> How to complete this task
Could you say how many lines below contain the word "dalam"? Give the number with no other text.
***** Excerpted records *****
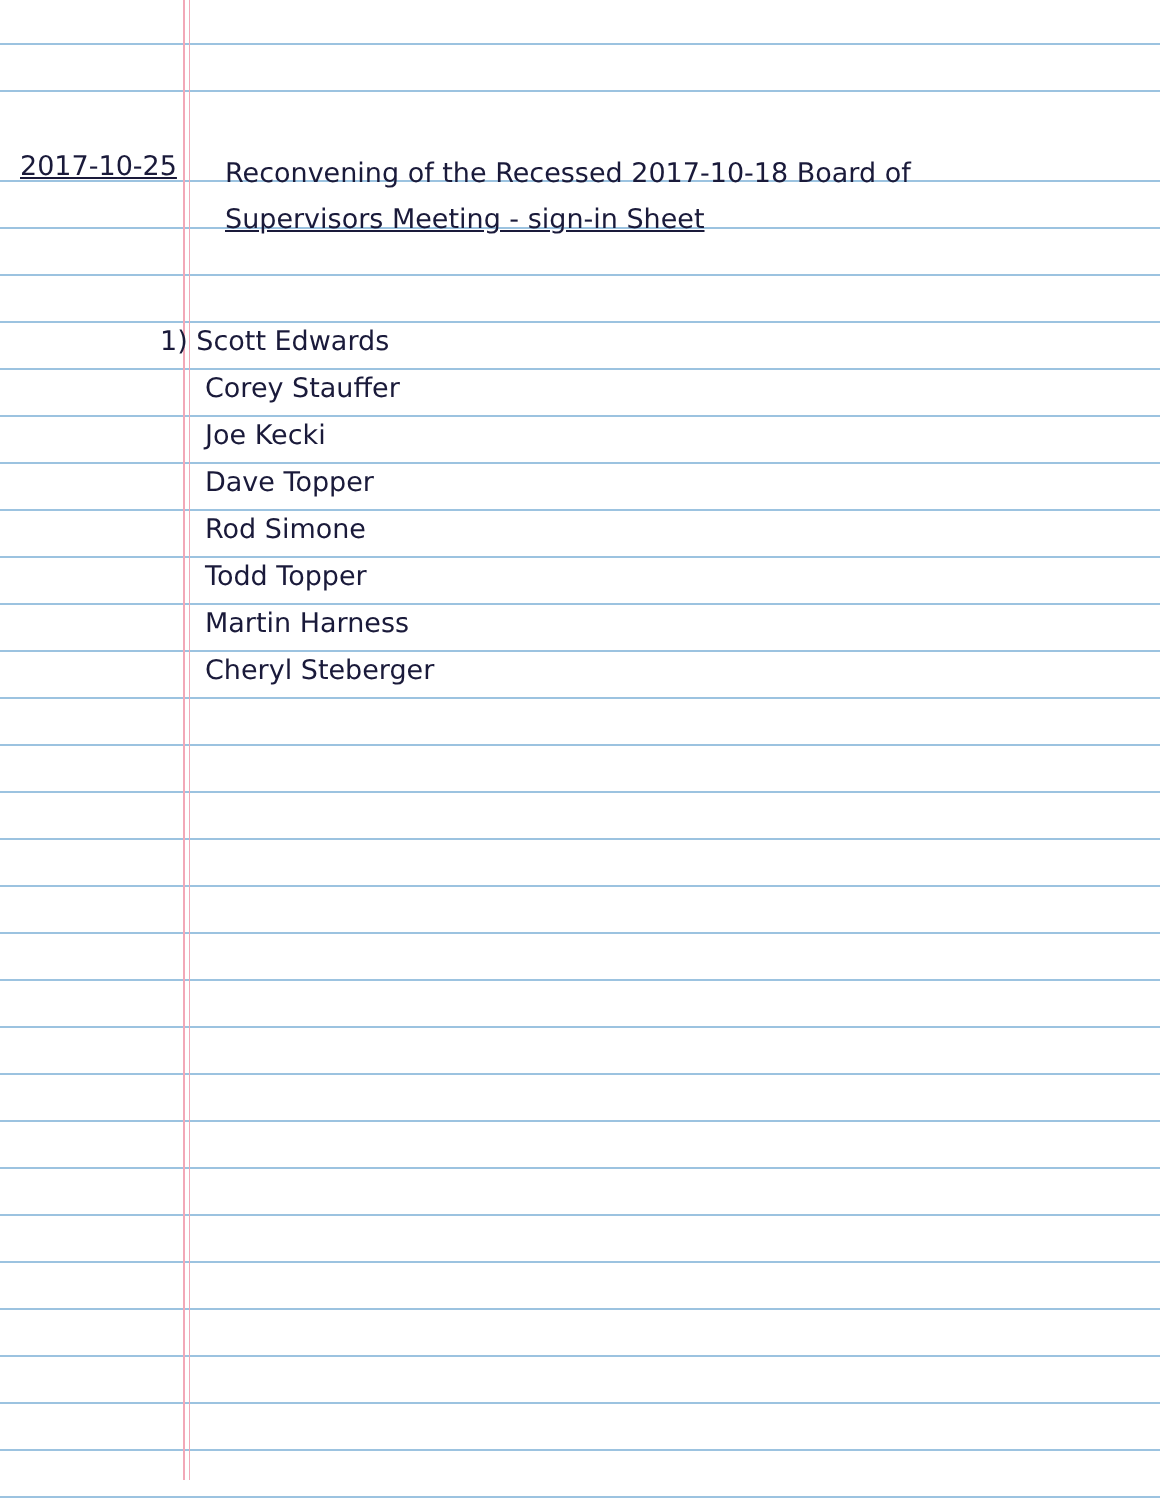2017-10-25
Reconvening of the Recessed 2017-10-18 Board of
Supervisors Meeting - sign-in Sheet
1) Scott Edwards
Corey Stauffer
Joe Kecki
Dave Topper
Rod Simone
Todd Topper
Martin Harness
Cheryl Steberger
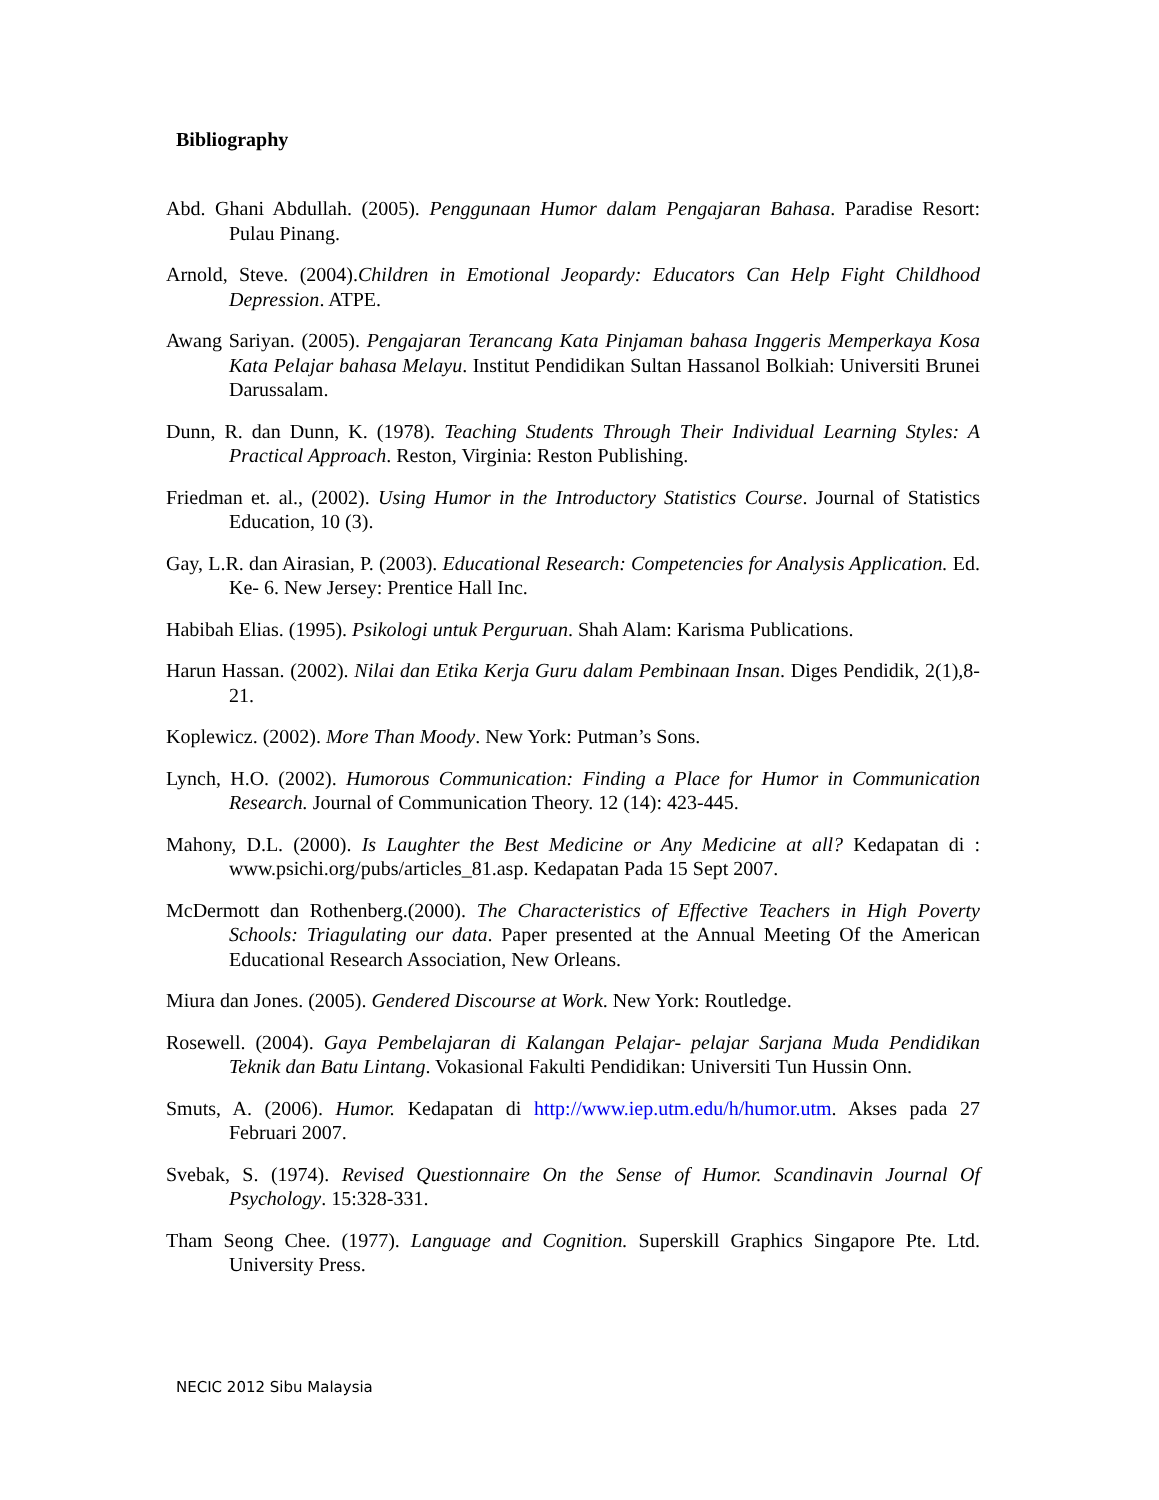Bibliography
Abd. Ghani Abdullah. (2005). Penggunaan Humor dalam Pengajaran Bahasa. Paradise Resort: Pulau Pinang.
Arnold, Steve. (2004).Children in Emotional Jeopardy: Educators Can Help Fight Childhood Depression. ATPE.
Awang Sariyan. (2005). Pengajaran Terancang Kata Pinjaman bahasa Inggeris Memperkaya Kosa Kata Pelajar bahasa Melayu. Institut Pendidikan Sultan Hassanol Bolkiah: Universiti Brunei Darussalam.
Dunn, R. dan Dunn, K. (1978). Teaching Students Through Their Individual Learning Styles: A Practical Approach. Reston, Virginia: Reston Publishing.
Friedman et. al., (2002). Using Humor in the Introductory Statistics Course. Journal of Statistics Education, 10 (3).
Gay, L.R. dan Airasian, P. (2003). Educational Research: Competencies for Analysis Application. Ed. Ke- 6. New Jersey: Prentice Hall Inc.
Habibah Elias. (1995). Psikologi untuk Perguruan. Shah Alam: Karisma Publications.
Harun Hassan. (2002). Nilai dan Etika Kerja Guru dalam Pembinaan Insan. Diges Pendidik, 2(1),8-21.
Koplewicz. (2002). More Than Moody. New York: Putman’s Sons.
Lynch, H.O. (2002). Humorous Communication: Finding a Place for Humor in Communication Research. Journal of Communication Theory. 12 (14): 423-445.
Mahony, D.L. (2000). Is Laughter the Best Medicine or Any Medicine at all? Kedapatan di : www.psichi.org/pubs/articles_81.asp. Kedapatan Pada 15 Sept 2007.
McDermott dan Rothenberg.(2000). The Characteristics of Effective Teachers in High Poverty Schools: Triagulating our data. Paper presented at the Annual Meeting Of the American Educational Research Association, New Orleans.
Miura dan Jones. (2005). Gendered Discourse at Work. New York: Routledge.
Rosewell. (2004). Gaya Pembelajaran di Kalangan Pelajar- pelajar Sarjana Muda Pendidikan Teknik dan Batu Lintang. Vokasional Fakulti Pendidikan: Universiti Tun Hussin Onn.
Smuts, A. (2006). Humor. Kedapatan di http://www.iep.utm.edu/h/humor.utm. Akses pada 27 Februari 2007.
Svebak, S. (1974). Revised Questionnaire On the Sense of Humor. Scandinavin Journal Of Psychology. 15:328-331.
Tham Seong Chee. (1977). Language and Cognition. Superskill Graphics Singapore Pte. Ltd. University Press.
NECIC 2012 Sibu Malaysia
*****
> Answer to the problem
2